Session Information  : Thursday Aug 27, 15:15 - 16:45

Title:  SDP and Its Applications
Co-Chair: Sunyoung Kim,Professor, Ewha W. University, 11-1 Dahyun dong, Seoul 120-750, Korea, Republic of, skim@ewha.ac.kr
Chair: Masakazu Kojima,Tokyo Institute of Technology, Dept. of Math & Comp Sci, 2-12-1-W8-29 Oh-Okayama Meguro, Tokyo, Japan, kojima@is.titech.ac.jp

Abstract Details

Title: Nonlinear SDPs by Primal-dual Interior Point Method - Global and Superlinear Convergence
 Presenting Author: Hiroshi Yamashita,Mathematical Systems Inc., 2-4-3, Shinjuku, Shinjuku-ku, Tokyo, Japan, hy@msi.co.jp
 Co-Author: Kouhei Harada,Mathematical Systems Inc., 2-4-3, Shinjuku, Shinjuku-ku, Tokyo, Japan, harada@msi.co.jp
 Hiroshi Yabe,Tokyo University of Science, 1-3, Kagurazaka, Shinjuku-ku, Tokyo, Japan, yabe@rs.kagu.tus.ac.jp
 
Abstract: We present a class of primal-dual interior point methods for nonlinear semidefinite programming problems. The methods are based on Newton-like method for modified KKT conditions.

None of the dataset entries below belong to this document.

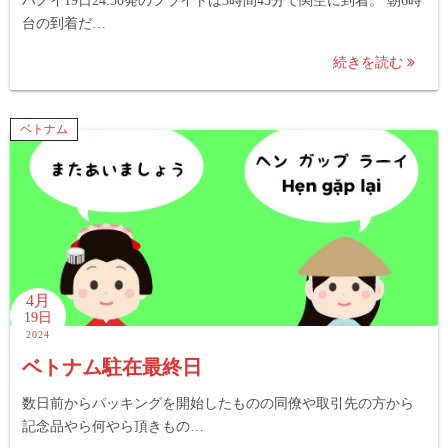
ハノイ19日24:30発のフライトは3時間45分で関空に到着。 朝6時
台の到着だ…
続きを読む
ベトナム
4月
19日
2024
ベトナム駐在最終日
数日前からパッキングを開始したものの同僚や取引先の方から
記念品やら何やら頂きもの…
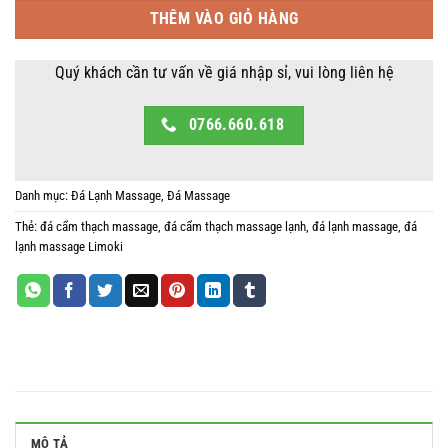
299,000 ₫.
là:
THÊM VÀO GIỎ HÀNG
199,000 ₫.
Quý khách cần tư vấn về giá nhập sỉ, vui lòng liên hệ
0766.660.618
Danh mục:
Đá Lạnh Massage
,
Đá Massage
Thẻ:
đá cẩm thạch massage
,
đá cẩm thạch massage lạnh
,
đá lạnh massage
,
đá
lạnh massage Limoki
MÔ TẢ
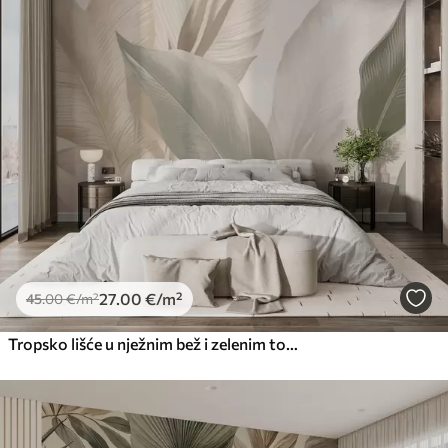
27
.00
€
/m²
45
.00
€
/m²
Tropsko lišće u nježnim bež i zelenim tonovima, s efektom akvarela i nježnim prijelazima boja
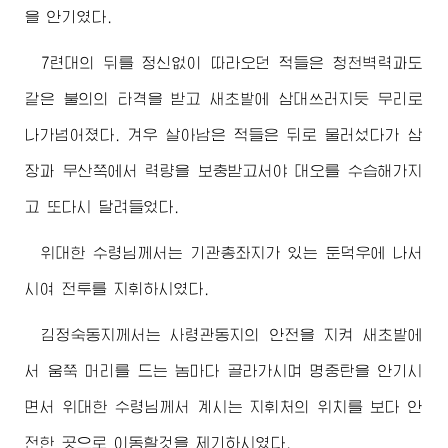
을 안기였다.
7련대의 뒤를 정신없이 따라오던 적들은 청천벽력과도
같은 불의의 타격을 받고 새초밭에 삼대쓰러지듯 무리로
나가넘어졌다. 겨우 살아남은 적들은 뒤로 물러섰다가 삼
장과 무산쪽에서 력량을 보충받고서야 대오를 수습해가지
고 또다시 달려들었다.
위대한
수령님께서
는 기관총좌지가 있는 둔덕우에 나서
시여 전투를 지휘하시였다.
김정숙동지
께서는
사령관동지
의 안전을 지켜 새초밭에
서 움쭉 머리를 드는 놈마다 골라가시며 명중탄을 안기시
면서
위대한
수령님께서
계시는 지휘처의 위치를 보다 안
전한 곳으로 이동할것을 제기하시였다.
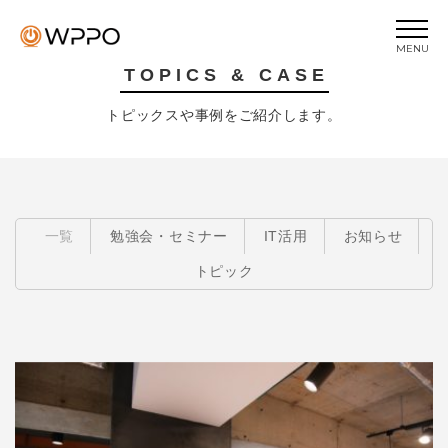
MENU
TOPICS & CASE
当協会について
トピックスや事例をご紹介します。
トピックス
ビジネスIQ
ビジネスEQ
一覧
勉強会・セミナー
IT活用
お知らせ
セミナー
トピック
プライバシーポリシー
DX推進される方
IT専門家の方
士業の方
企業の方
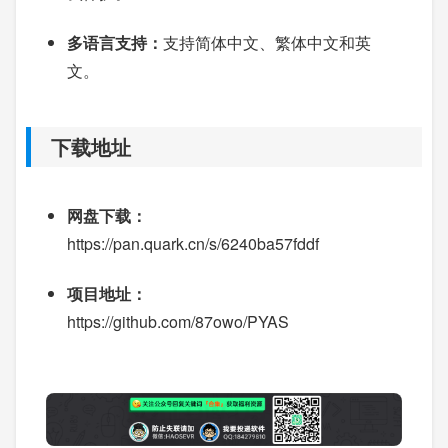
多语言支持：
支持简体中文、繁体中文和英
文。
下载地址
网盘下载：
https://pan.quark.cn/s/6240ba57fddf
项目地址：
https://github.com/87owo/PYAS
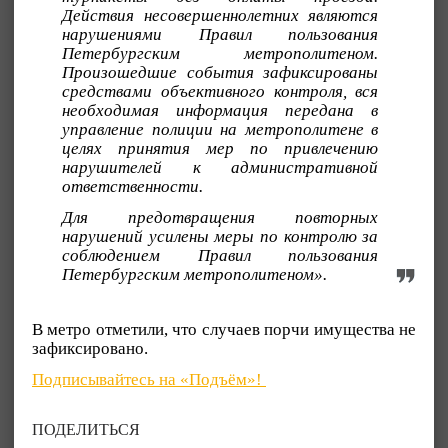
Действия несовершеннолетних являются
нарушениями Правил пользования
Петербургским метрополитеном.
Произошедшие события зафиксированы
средствами объективного контроля, вся
необходимая информация передана в
управление полиции на метрополитене в
целях принятия мер по привлечению
нарушителей к административной
ответственности.
Для предотвращения повторных
нарушений усилены меры по контролю за
соблюдением Правил пользования
Петербургским метрополитеном».
В метро отметили, что случаев порчи имущества не
зафиксировано.
Подписывайтесь на «Подъём»!
ПОДЕЛИТЬСЯ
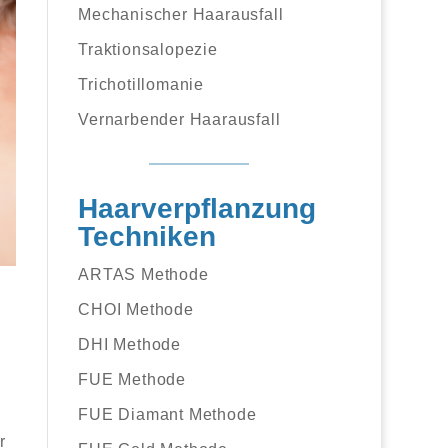
Mechanischer Haarausfall
Traktionsalopezie
Trichotillomanie
Vernarbender Haarausfall
Haarverpflanzung
Techniken
ARTAS Methode
CHOI Methode
DHI Methode
FUE Methode
FUE Diamant Methode
r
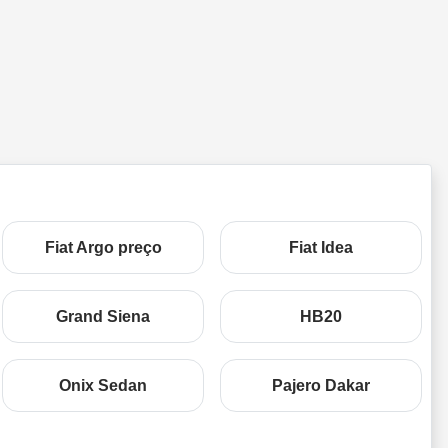
Fiat Argo preço
Fiat Idea
Grand Siena
HB20
Onix Sedan
Pajero Dakar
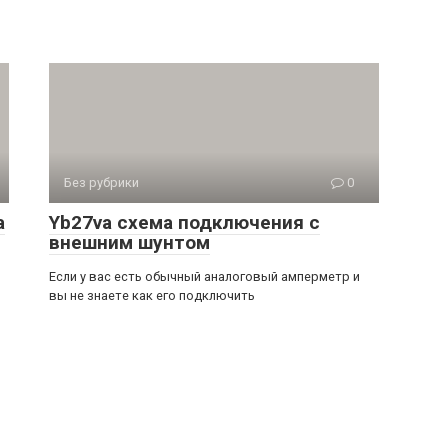
Без рубрики
0
а
Yb27va схема подключения с
внешним шунтом
Если у вас есть обычный аналоговый амперметр и
вы не знаете как его подключить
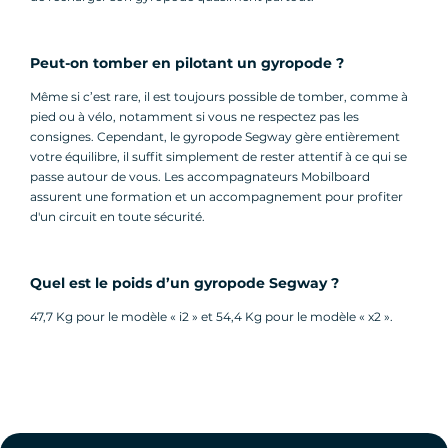
Peut-on tomber en pilotant un gyropode ?
Même si c’est rare, il est toujours possible de tomber, comme à
pied ou à vélo, notamment si vous ne respectez pas les
consignes. Cependant, le gyropode Segway gère entièrement
votre équilibre, il suffit simplement de rester attentif à ce qui se
passe autour de vous. Les accompagnateurs Mobilboard
assurent une formation et un accompagnement pour profiter
d'un circuit en toute sécurité.
Quel est le poids d’un gyropode Segway ?
47,7 Kg pour le modèle « i2 » et 54,4 Kg pour le modèle « x2 ».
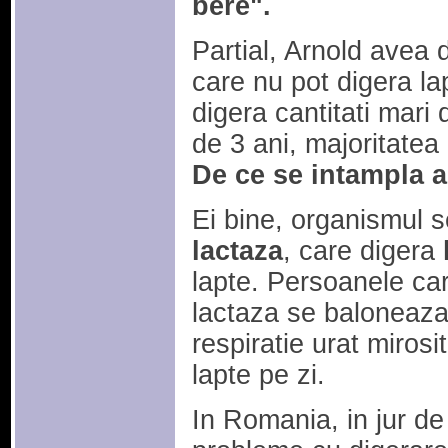
bere".
Partial, Arnold avea 
care nu pot digera lap
digera cantitati mari 
de 3 ani, majoritatea
De ce se intampla 
Ei bine, organismul 
lactaza
, care digera
lapte. Persoanele ca
lactaza se baloneaza
respiratie urat mirosi
lapte pe zi.
In Romania, in jur de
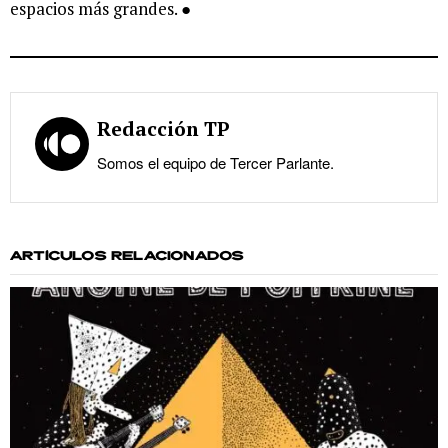
espacios más grandes. ●
Redacción TP
Somos el equipo de Tercer Parlante.
ARTÍCULOS RELACIONADOS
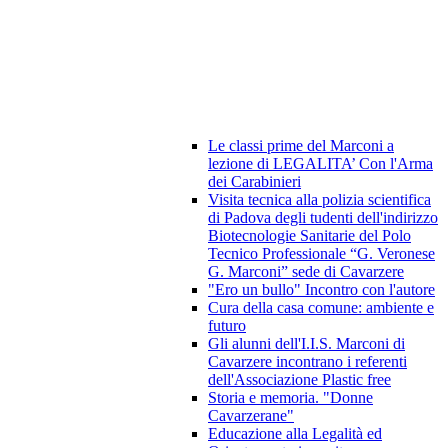
Le classi prime del Marconi a
lezione di LEGALITA’ Con l'Arma
dei Carabinieri
Visita tecnica alla polizia scientifica
di Padova degli tudenti dell'indirizzo
Biotecnologie Sanitarie del Polo
Tecnico Professionale “G. Veronese
G. Marconi” sede di Cavarzere
"Ero un bullo" Incontro con l'autore
Cura della casa comune: ambiente e
futuro
Gli alunni dell'I.I.S. Marconi di
Cavarzere incontrano i referenti
dell'Associazione Plastic free
Storia e memoria. "Donne
Cavarzerane"
Educazione alla Legalità ed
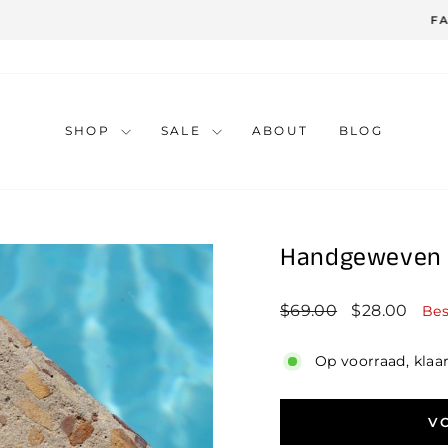
1 à 2 working days
FAST SHIPPING
SHOP
SALE
ABOUT
BLOG
Handgeweven c
Standaard
Prijs
$69.00
$28.00
Bes
prijs
na
korting
Op voorraad, klaa
V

We apply scaling to the modified complementarity equation, and obtain general expression of search directions which include HRVW/KSH/M and NT in linear SDP. We discuss merit functions that include primal-only function and primal-dual function. We also discuss search algorithms that include line search and trust region. We show that AHO direction has superlinear convergence property under appropriate conditions, and that HRVW/KSH/M and NT directions have two step superlinear convergence under similar conditions. Finally, a few numerical examples will be shown.
  
Title: Most Tensor Problems are NP Hard
 Presenting Author: Lek-Heng Lim,Morrey Assistant Professor, University of California, Berkeley, 873 Evans Hall, Berkeley CA 94720-3840, United States of America, lekheng@math.berkeley.edu
 Co-Author: Christopher Hillar,Mathematical Sciences Research Institute, 17 Gauss Way, Berkeley CA 94120, United States of America, chillar@msri.org
 
Abstract: We show that tensor analogues of many problems that are readily computable in the matrix (i.e. 2-tensor) case are NP hard in both the traditional Cook-Karp-Levin sense and the Blum-Shub-Smale sense, making SDP relaxation an attractive, if not inevitable, alternative. The problems include: computing a best rank-1 approximation, the singular values/vectors, or the spectral norm of a 3-tensor; computing the eigenvalues/vectors of a symmetric 3-tensor; determining the feasibility of a system of bilinear equations or solving such a system in either an exact or least-squares sense. These extend Hastad's result on the NP-hardness of computing tensor rank to other natural tensor problems.
  
Title: Duality in the Positive Semidefinite Matrix Completion and Its Application to SDPs
 Presenting Author: Masakazu Kojima,Tokyo Institute of Technology, Dept. of Math & Comp Sci, 2-12-1-W8-29 Oh-Okayama Meguro, Tokyo, Japan, kojima@is.titech.ac.jp
 
Abstract: We present a necessary and sufficient condition for a sparse and symmetric matrix A to be positive semidefinite as a dual approach of the positive semidefinite matrix completion method. Here we assume that the sparsity pattern of A is characterized with a chordal graph G(N,E). The ith row or ith column of A corresponds to the node i in N, and nonzero (i,j)th element of A to the edge (i,j) in E. We also discuss how the condition can be utilized for exploiting the sparsity of linear and nonlinear SDPs.